• **PROBLEM TO SOLVE**: Only the text of the records belongs in the answer, copied exactly, with every picture omitted.

• **Dataset entries**:
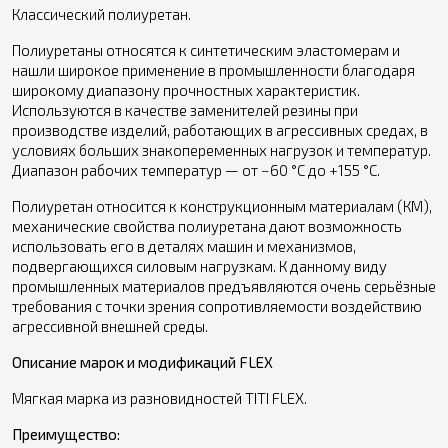
Классический полиуретан.
Полиуретаны относятся к синтетическим эластомерам и
нашли широкое применение в промышленности благодаря
широкому диапазону прочностных характеристик.
Используются в качестве заменителей резины при
производстве изделий, работающих в агрессивных средах, в
условиях больших знакопеременных нагрузок и температур.
Диапазон рабочих температур — от −60 °С до +155 °С.
Полиуретан относится к конструкционным материалам (КМ),
механические свойства полиуретана дают возможность
использовать его в деталях машин и механизмов,
подвергающихся силовым нагрузкам. К данному виду
промышленных материалов предъявляются очень серьёзные
требования с точки зрения сопротивляемости воздействию
агрессивной внешней среды.
Описание марок и модификаций FLEX
Мягкая марка из разновидностей TITI FLEX.
Преимущество:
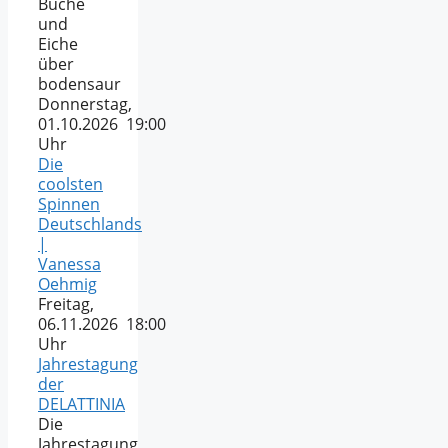
Buche
und
Eiche
über
bodensaur
Donnerstag,
01.10.2026 19:00
Uhr
Die
coolsten
Spinnen
Deutschlands
|
Vanessa
Oehmig
Freitag,
06.11.2026 18:00
Uhr
Jahrestagung
der
DELATTINIA
Die
Jahrestagung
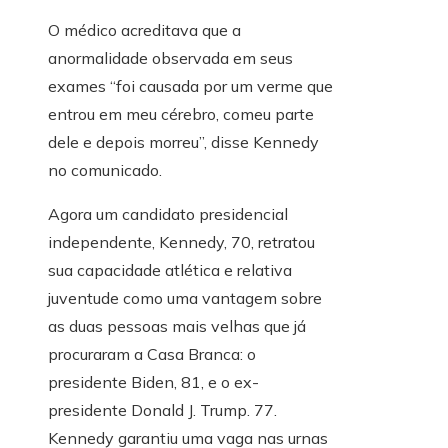
O médico acreditava que a
anormalidade observada em seus
exames “foi causada por um verme que
entrou em meu cérebro, comeu parte
dele e depois morreu”, disse Kennedy
no comunicado.
Agora um candidato presidencial
independente, Kennedy, 70, retratou
sua capacidade atlética e relativa
juventude como uma vantagem sobre
as duas pessoas mais velhas que já
procuraram a Casa Branca: o
presidente Biden, 81, e o ex-
presidente Donald J. Trump. 77.
Kennedy garantiu uma vaga nas urnas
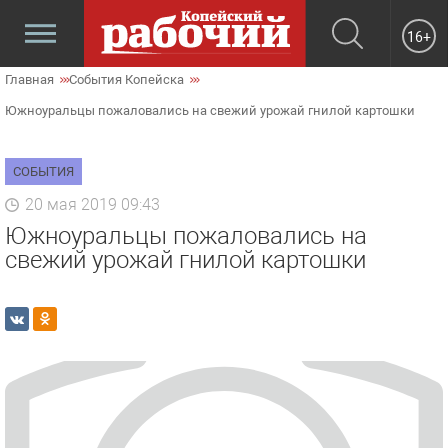
16+
Главная
События Копейска
Южноуральцы пожаловались на свежий урожай гнилой картошки
СОБЫТИЯ
20 мая 2019 09:43
Южноуральцы пожаловались на
свежий урожай гнилой картошки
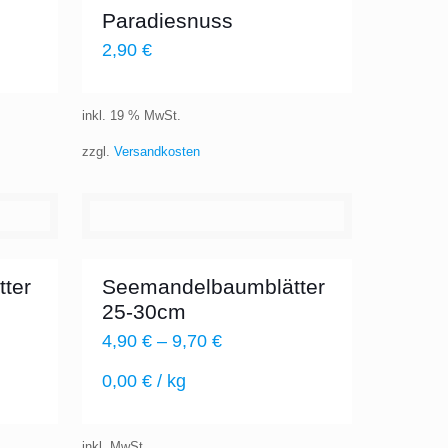
Paradiesnuss
2,90
€
inkl. 19 % MwSt.
zzgl.
Versandkosten
ter
Seemandelbaumblätter
25-30cm
4,90
€
–
9,70
€
0,00
€
/
kg
inkl. MwSt.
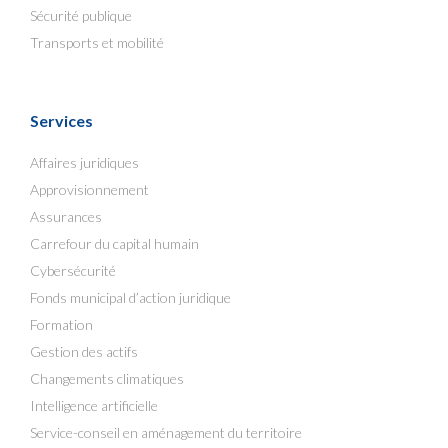
Sécurité publique
Transports et mobilité
Services
Affaires juridiques
Approvisionnement
Assurances
Carrefour du capital humain
Cybersécurité
Fonds municipal d’action juridique
Formation
Gestion des actifs
Changements climatiques
Intelligence artificielle
Service-conseil en aménagement du territoire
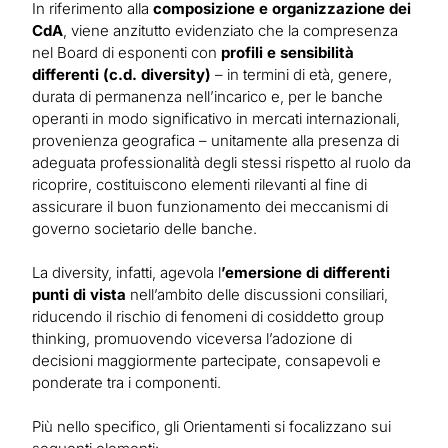
In riferimento alla
composizione e organizzazione dei
CdA
, viene anzitutto evidenziato che la compresenza
nel Board di esponenti con
profili e sensibilità
differenti (c.d. diversity)
– in termini di età, genere,
durata di permanenza nell’incarico e, per le banche
operanti in modo significativo in mercati internazionali,
provenienza geografica – unitamente alla presenza di
adeguata professionalità degli stessi rispetto al ruolo da
ricoprire, costituiscono elementi rilevanti al fine di
assicurare il buon funzionamento dei meccanismi di
governo societario delle banche.
La diversity, infatti, agevola l
’emersione di differenti
punti di vista
nell’ambito delle discussioni consiliari,
riducendo il rischio di fenomeni di cosiddetto group
thinking, promuovendo viceversa l’adozione di
decisioni maggiormente partecipate, consapevoli e
ponderate tra i componenti.
Più nello specifico, gli Orientamenti si focalizzano sui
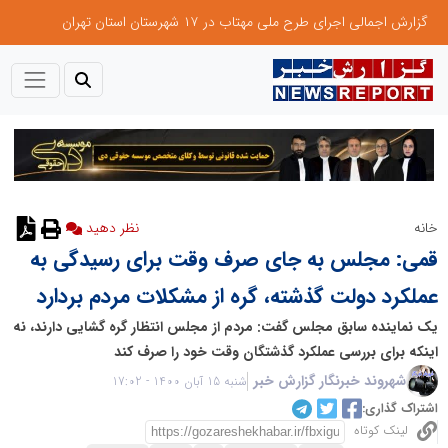
گزارش اجمالی اجرای طرح ملی مهتاب در ۱۷ شهرستان استان تهران
خانه
قمی: مجلس به جای صرف وقت برای رسیدگی به
عملکرد دولت گذشته، گره از مشکلات مردم بردارد
یک نماینده سابق مجلس گفت: مردم از مجلس انتظار گره گشایی دارند، نه
اینکه برای بررسی عملکرد گذشتگان وقت خود را صرف کند
شهروند خبرنگار گزارش خبر
شنبه 15 آبان 1400 - 17:02
اشتراک گذاری:
لینک کوتاه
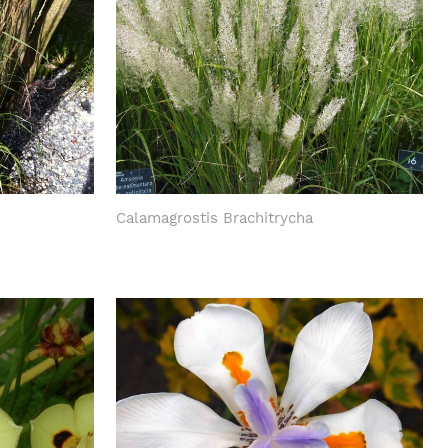
Calamagrostis Brachitrycha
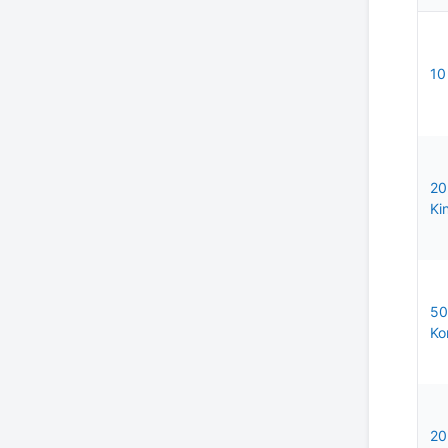
10
20
Ki
50
Ko
20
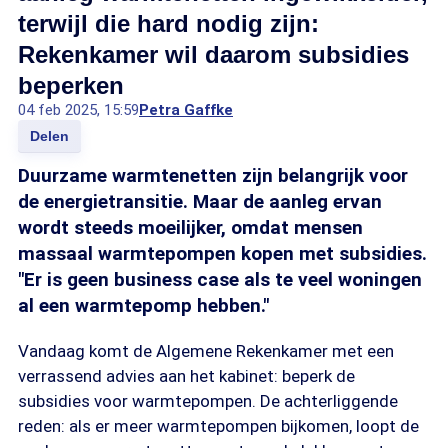
terwijl die hard nodig zijn:
Rekenkamer wil daarom subsidies
beperken
04 feb 2025, 15:59
Petra Gaffke
Delen
Duurzame warmtenetten zijn belangrijk voor
de energietransitie. Maar de aanleg ervan
wordt steeds moeilijker, omdat mensen
massaal warmtepompen kopen met subsidies.
"Er is geen business case als te veel woningen
al een warmtepomp hebben."
Vandaag komt de Algemene Rekenkamer met een
verrassend advies aan het kabinet: beperk de
subsidies voor warmtepompen. De achterliggende
reden: als er meer warmtepompen bijkomen, loopt de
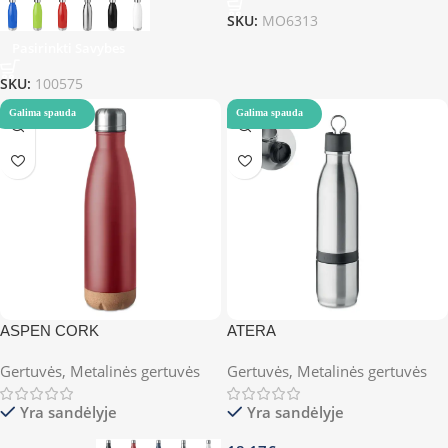
SKU:
MO6313
Pasirinkti Savybes
SKU:
100575
Galima spauda
Galima spauda
ASPEN CORK
ATERA
Gertuvės
,
Metalinės gertuvės
Gertuvės
,
Metalinės gertuvės
Yra sandėlyje
Yra sandėlyje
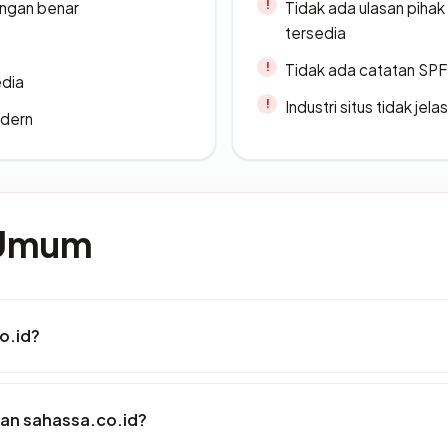
ngan benar
Tidak ada ulasan piha
tersedia
Tidak ada catatan SP
edia
Industri situs tidak jelas
odern
 Umum
o.id?
an sahassa.co.id?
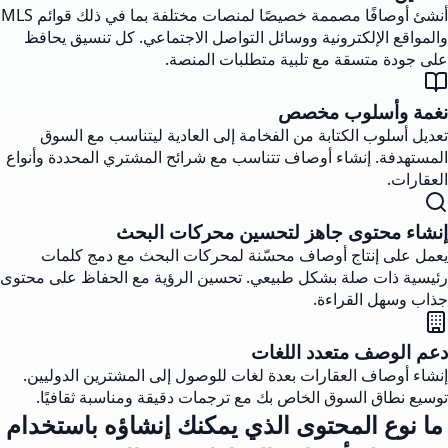
أنشئ أوصافًا مصممة خصيصًا لمنصات مختلفة بما في ذلك قوائم MLS
والمواقع الإلكترونية ووسائل التواصل الاجتماعي. كل تنسيق يحافظ
على جودة متسقة مع تلبية متطلبات المنصة.
نغمة وأسلوب مخصص
تعديل أسلوب الكتابة من الفخامة إلى العادية ليتناسب مع السوق
المستهدفة. إنشاء أوصاف تتناسب مع شرائح المشتري المحددة وأنواع
العقارات.
إنشاء محتوى جاهز لتحسين محركات البحث
يعمل على إنتاج أوصاف محسّنة لمحركات البحث مع دمج كلمات
رئيسية ذات صلة بشكل طبيعي. تحسين الرؤية مع الحفاظ على محتوى
جذاب وسهل القراءة.
دعم الوصف متعدد اللغات
إنشاء أوصاف العقارات بعدة لغات للوصول إلى المشترين الدوليين.
توسيع نطاق السوق الخاص بك مع ترجمات دقيقة ومناسبة ثقافيًا.
ما نوع المحتوى الذي يمكنك إنشاؤه باستخدام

• **ANSWER BOX**:
Классический полиуретан.
Полиуретаны относятся к синтетическим эластомерам и
нашли широкое применение в промышленности благодаря
широкому диапазону прочностных характеристик.
Используются в качестве заменителей резины при
производстве изделий, работающих в агрессивных средах, в
условиях больших знакопеременных нагрузок и температур.
Диапазон рабочих температур — от −60 °С до +155 °С.
Полиуретан относится к конструкционным материалам (КМ),
механические свойства полиуретана дают возможность
использовать его в деталях машин и механизмов,
подвергающихся силовым нагрузкам. К данному виду
промышленных материалов предъявляются очень серьёзные
требования с точки зрения сопротивляемости воздействию
агрессивной внешней среды.
Описание марок и модификаций FLEX
Мягкая марка из разновидностей TITI FLEX.
Преимущество:
Buche
und
Eiche
über
bodensaur
Donnerstag,
01.10.2026 19:00
Uhr
Die
coolsten
Spinnen
Deutschlands
|
Vanessa
Oehmig
Freitag,
06.11.2026 18:00
Uhr
Jahrestagung
der
DELATTINIA
Die
Jahrestagung
O médico acreditava que a
anormalidade observada em seus
exames “foi causada por um verme que
entrou em meu cérebro, comeu parte
dele e depois morreu”, disse Kennedy
no comunicado.
Agora um candidato presidencial
independente, Kennedy, 70, retratou
sua capacidade atlética e relativa
juventude como uma vantagem sobre
as duas pessoas mais velhas que já
procuraram a Casa Branca: o
presidente Biden, 81, e o ex-
presidente Donald J. Trump. 77.
Kennedy garantiu uma vaga nas urnas
16+
Главная
События Копейска
Южноуральцы пожаловались на свежий урожай гнилой картошки
СОБЫТИЯ
20 мая 2019 09:43
Южноуральцы пожаловались на
свежий урожай гнилой картошки
Paradiesnuss
2,90
€
inkl. 19 % MwSt.
zzgl.
Versandkosten
ter
Seemandelbaumblätter
25-30cm
4,90
€
–
9,70
€
0,00
€
/
kg
inkl. MwSt.
Sécurité publique
Transports et mobilité
Services
Affaires juridiques
Approvisionnement
Assurances
Carrefour du capital humain
Cybersécurité
Fonds municipal d’action juridique
Formation
Gestion des actifs
Changements climatiques
Intelligence artificielle
Service-conseil en aménagement du territoire
In riferimento alla
composizione e organizzazione dei
CdA
, viene anzitutto evidenziato che la compresenza
nel Board di esponenti con
profili e sensibilità
differenti (c.d. diversity)
– in termini di età, genere,
durata di permanenza nell’incarico e, per le banche
operanti in modo significativo in mercati internazionali,
provenienza geografica – unitamente alla presenza di
adeguata professionalità degli stessi rispetto al ruolo da
ricoprire, costituiscono elementi rilevanti al fine di
assicurare il buon funzionamento dei meccanismi di
governo societario delle banche.
La diversity, infatti, agevola l
’emersione di differenti
punti di vista
nell’ambito delle discussioni consiliari,
riducendo il rischio di fenomeni di cosiddetto group
thinking, promuovendo viceversa l’adozione di
decisioni maggiormente partecipate, consapevoli e
ponderate tra i componenti.
Più nello specifico, gli Orientamenti si focalizzano sui
گزارش اجمالی اجرای طرح ملی مهتاب در ۱۷ شهرستان استان تهران
خانه
قمی: مجلس به جای صرف وقت برای رسیدگی به
عملکرد دولت گذشته، گره از مشکلات مردم بردارد
یک نماینده سابق مجلس گفت: مردم از مجلس انتظار گره گشایی دارند، نه
اینکه برای بررسی عملکرد گذشتگان وقت خود را صرف کند
شهروند خبرنگار گزارش خبر
شنبه 15 آبان 1400 - 17:02
اشتراک گذاری:
لینک کوتاه
Calamagrostis Brachitrycha
10
20
Ki
50
Ko
20
terwijl die hard nodig zijn:
Rekenkamer wil daarom subsidies
beperken
04 feb 2025, 15:59
Petra Gaffke
Delen
Duurzame warmtenetten zijn belangrijk voor
de energietransitie. Maar de aanleg ervan
wordt steeds moeilijker, omdat mensen
massaal warmtepompen kopen met subsidies.
"Er is geen business case als te veel woningen
al een warmtepomp hebben."
Vandaag komt de Algemene Rekenkamer met een
verrassend advies aan het kabinet: beperk de
subsidies voor warmtepompen. De achterliggende
reden: als er meer warmtepompen bijkomen, loopt de
SKU:
MO6313
Pasirinkti Savybes
SKU:
100575
Galima spauda
Galima spauda
ASPEN CORK
ATERA
Gertuvės
,
Metalinės gertuvės
Gertuvės
,
Metalinės gertuvės
Yra sandėlyje
Yra sandėlyje
ngan benar
Tidak ada ulasan piha
tersedia
Tidak ada catatan SP
edia
Industri situs tidak jelas
odern
 Umum
o.id?
an sahassa.co.id?
أنشئ أوصافًا مصممة خصيصًا لمنصات مختلفة بما في ذلك قوائم MLS
والمواقع الإلكترونية ووسائل التواصل الاجتماعي. كل تنسيق يحافظ
على جودة متسقة مع تلبية متطلبات المنصة.
نغمة وأسلوب مخصص
تعديل أسلوب الكتابة من الفخامة إلى العادية ليتناسب مع السوق
المستهدفة. إنشاء أوصاف تتناسب مع شرائح المشتري المحددة وأنواع
العقارات.
إنشاء محتوى جاهز لتحسين محركات البحث
يعمل على إنتاج أوصاف محسّنة لمحركات البحث مع دمج كلمات
رئيسية ذات صلة بشكل طبيعي. تحسين الرؤية مع الحفاظ على محتوى
جذاب وسهل القراءة.
دعم الوصف متعدد اللغات
إنشاء أوصاف العقارات بعدة لغات للوصول إلى المشترين الدوليين.
توسيع نطاق السوق الخاص بك مع ترجمات دقيقة ومناسبة ثقافيًا.
ما نوع المحتوى الذي يمكنك إنشاؤه باستخدام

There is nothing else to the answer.